_Work request 1_.
Answer these questions from the passage on The Wasp Factory opera:
(a) In what year was the novel first published?
(b) Whom did Ben Frost hire as librettist?
(c) What subject does the psychiatrist discuss in the programme interview?
_Work request 2_.
Can you return the stretch from "Some history: the" through "a serial killer." in the passage on The Wasp Factory opera, copied word for word?
_Work request 3_.
Can you supply the next part of the passage on The Wasp Factory opera, picking up after its last sentence?

··· Selected passage

Some history: the late Iain Banks's novel The Wasp Factory is as astonishing now as it was when first published in 1984; the gut-wrenching horror of its subject-matter is conveyed through needle-sharp observation couched in prose by turns comic and lyrically beautiful, and its core is a psycho-sexual conundrum explained only on the final page. Masquerading as gothic horror, it's a minor literary masterpiece.
Having decided for some obscure reason to turn this all-male tale into an opera for three female singers plus a string quintet and electronics, composer-director Ben Frost hired David Pountney as librettist. Pountney has justified his ruthlessly stylised version (which Banks amiably disowned) with the argument that a 'faithful' adaptation is a pointless exercise, and that his job had simply been to grasp the book's central idea that a disturbed child could become a serial killer.
The programme carries an interview between Frost and a psychiatrist in which the psychiatrist discourses learnedly on autism, while Frost claims that as a boy he himself had much in common with the story's protagonist, even if his interest in home-made explosives didn't stretch to torturing animals and killing people.

······
··· Information given

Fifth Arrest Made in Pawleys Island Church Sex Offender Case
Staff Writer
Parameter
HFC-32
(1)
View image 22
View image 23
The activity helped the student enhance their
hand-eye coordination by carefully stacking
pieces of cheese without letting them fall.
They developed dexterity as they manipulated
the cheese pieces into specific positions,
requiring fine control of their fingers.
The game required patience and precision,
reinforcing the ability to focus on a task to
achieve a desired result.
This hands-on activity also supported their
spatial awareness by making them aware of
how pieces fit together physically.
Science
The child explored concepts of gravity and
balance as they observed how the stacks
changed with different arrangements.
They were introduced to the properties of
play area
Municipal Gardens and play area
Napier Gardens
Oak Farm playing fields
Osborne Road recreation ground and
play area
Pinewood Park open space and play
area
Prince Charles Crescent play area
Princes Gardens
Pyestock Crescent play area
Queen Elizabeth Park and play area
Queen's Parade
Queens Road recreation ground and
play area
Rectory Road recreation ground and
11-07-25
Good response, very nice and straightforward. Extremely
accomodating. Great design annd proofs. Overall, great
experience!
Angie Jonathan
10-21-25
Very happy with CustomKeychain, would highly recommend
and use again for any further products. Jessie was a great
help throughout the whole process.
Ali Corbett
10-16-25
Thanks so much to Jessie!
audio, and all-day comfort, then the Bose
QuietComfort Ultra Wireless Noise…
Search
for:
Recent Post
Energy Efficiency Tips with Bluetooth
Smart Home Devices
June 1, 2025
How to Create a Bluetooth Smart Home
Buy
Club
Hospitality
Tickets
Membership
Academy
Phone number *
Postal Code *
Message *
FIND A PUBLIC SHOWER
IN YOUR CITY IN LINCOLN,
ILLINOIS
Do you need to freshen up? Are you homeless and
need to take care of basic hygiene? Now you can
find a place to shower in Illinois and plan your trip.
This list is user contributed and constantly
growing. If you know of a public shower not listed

······

_Answer section 1_.
(a) 1984
(b) David Pountney
(c) Autism

_Answer section 2_.
Some history: the late Iain Banks's novel The Wasp Factory is as astonishing now as it was when first published in 1984; the gut-wrenching horror of its subject-matter is conveyed through needle-sharp observation couched in prose by turns comic and lyrically beautiful, and its core is a psycho-sexual conundrum explained only on the final page. Masquerading as gothic horror, it's a minor literary masterpiece.
Having decided for some obscure reason to turn this all-male tale into an opera for three female singers plus a string quintet and electronics, composer-director Ben Frost hired David Pountney as librettist. Pountney has justified his ruthlessly stylised version (which Banks amiably disowned) with the argument that a 'faithful' adaptation is a pointless exercise, and that his job had simply been to grasp the book's central idea that a disturbed child could become a serial killer.

_Answer section 3_.
Having read both the book and the libretto (which has its own gnomic logic), I'd assumed I'd know what was going on. However, there are no surtitles, and the crude amplification and ludicrously mannered word-setting mangle the sense so that nothing is comprehensible: Frost evidently disdains anything so banal as telling a story or sketching character, both of which should have been integral to the exercise. One's heart went out to the valiant singers – Lieselot De Wilde, Mariam Wallentin, and Jordis Richter – as they enacted their dismal and dangerous pole-dance for the final half hour, and one admired the stamina of the string-players. But by no stretch could this expensive and mind-numbingly pretentious farrago be described as an 'opera'.